Unifying SES into one global brand system
Following a major restructuring, I helped consolidate SES Astra and SES World Skies into a single scalable identity, built to perform consistently across digital, print, and environmental touchpoints.
client
Société Européenne des Satellites (SES)
Sector
Global Satellite Communications (B2B)
Role
Brand Designer (Brand System Lead)
CREATIVE SERVICES
Brand Identity System, Brand Guidelines, Digital & Web, Marketing & Publication Design, Spatial & Environmental Applications
CHALLENGE
Following a major corporate restructuring, SES needed to unify two legacy organizations—SES Astra and SES World Skies—into a single global brand. While both entities were technically advanced, fragmented identity systems made it harder to communicate SES’s scale, reliability, and leadership in an increasingly competitive market. The challenge was not only visual consolidation, but building a brand system strong enough to scale across regions, business units, and physical-to-digital touchpoints without losing clarity, trust, or adoption across enterprise stakeholders.
OPPORTUNITY
This transition created an opportunity to reposition SES as a singular, future-facing global infrastructure provider rather than a collection of legacy satellite services. The goal was to design a flexible framework that could evolve with the business while remaining intuitive for long-term internal use.

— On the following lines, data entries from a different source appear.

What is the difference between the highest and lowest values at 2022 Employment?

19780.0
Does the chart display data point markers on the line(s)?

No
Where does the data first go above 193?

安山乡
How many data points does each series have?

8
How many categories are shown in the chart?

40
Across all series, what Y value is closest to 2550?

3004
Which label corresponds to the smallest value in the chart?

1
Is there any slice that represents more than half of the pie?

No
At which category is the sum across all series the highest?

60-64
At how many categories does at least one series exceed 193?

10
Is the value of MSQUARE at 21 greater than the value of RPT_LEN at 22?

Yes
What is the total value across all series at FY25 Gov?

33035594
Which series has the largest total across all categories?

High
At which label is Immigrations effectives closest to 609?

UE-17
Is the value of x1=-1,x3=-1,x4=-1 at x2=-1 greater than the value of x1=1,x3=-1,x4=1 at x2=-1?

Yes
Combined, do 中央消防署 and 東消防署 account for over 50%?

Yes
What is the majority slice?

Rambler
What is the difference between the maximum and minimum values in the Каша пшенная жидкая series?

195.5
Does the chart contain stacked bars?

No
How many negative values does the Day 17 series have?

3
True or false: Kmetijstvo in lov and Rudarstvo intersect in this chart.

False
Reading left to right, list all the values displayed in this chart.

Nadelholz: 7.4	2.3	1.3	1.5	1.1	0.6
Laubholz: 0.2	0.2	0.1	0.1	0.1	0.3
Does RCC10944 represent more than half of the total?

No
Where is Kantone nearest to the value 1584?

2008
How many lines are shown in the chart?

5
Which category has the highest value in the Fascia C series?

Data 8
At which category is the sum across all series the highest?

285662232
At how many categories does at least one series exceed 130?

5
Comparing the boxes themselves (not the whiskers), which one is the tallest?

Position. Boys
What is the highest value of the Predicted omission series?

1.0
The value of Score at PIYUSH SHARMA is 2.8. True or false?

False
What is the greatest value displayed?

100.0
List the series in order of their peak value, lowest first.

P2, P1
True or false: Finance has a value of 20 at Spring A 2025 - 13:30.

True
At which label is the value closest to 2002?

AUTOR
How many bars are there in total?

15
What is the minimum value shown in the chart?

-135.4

A unified identity system:
Clarify SES’s role as a modern, global technology leader
Enable consistent execution across teams, partners, and channels
Support expansion into new markets, products, and platforms
OUTCOME
I led the development of a comprehensive visual identity system that unified SES’s legacy brands into a single scalable framework. This included a refined logo system, typography, and modular visual language designed to perform consistently across web, print, marketing, and environmental applications. The resulting system enabled SES to present a cohesive global presence while remaining adaptable across regions and business units. Clear guidelines and repeatable assets supported long-term consistency, helping the brand function as both a strategic narrative and an operational toolkit for rollout.
BRAND STRATEGY
The business decision to align all divisions of the SES organization under a single management structure necessitated the creation of a powerful SES master brand on a global scale. The SES master brand is instrumental in achieving improved clarity and consistency of offerings towards different customer segments and their specific needs. While optimally serving existing segments and future growth areas, it is designed to leverage synergies between different offerings.
BRAND ARCHITECTURE
BRAND IDENTITY
The brand’s key visual element is the beam, it shows the way forward and moves beyond borders. The beam is predefined in a beam shape with two layers, transforming everything it touches, thus revealing the positive impact of SES.
BRAND NAME / CLAIM
The symbol (beam) unifies SES into one strong umbrella brand. The typography conveys approachability and combines technology with a human touch, as seen in the contrast of sharp and rounded edges in all letters.
TYPOGHRAPHY
SES Allumi is a sleek typeface designed with technology in mind. The SES Allumi shapes are neither perfectly round nor geometrically square. It’s a human design with a high tech touch.
PURPOSE, VISION & VALUES
BRAND GUIDELINES
MARKETING & PUBLICATION
SPATIAL & ENVIRONMENTAL
DIGITAL EXPERIENCE
RESULTS
In partnership with MetaDesign, we delivered a complete identity system and rollout toolkit in a three-month timeline, enabling consistent execution across digital, print, and environmental touchpoints. The work was recognized with a Corporate Design Award and a Rebrand Award.
KEY LEARNINGS
Systems thinking wins at scale: Translating brand strategy into modular design rules created consistency across web, editorial, marketing, and environmental applications.
Consistency is operational, not aesthetic: Guidelines only work when they’re usable—so I focused on building repeatable assets and decision frameworks teams could apply accurately across regions and channels.
Craft protects brand trust: Quality control across production formats (digital and print) reinforced brand credibility and prevented inconsistencies during rollout.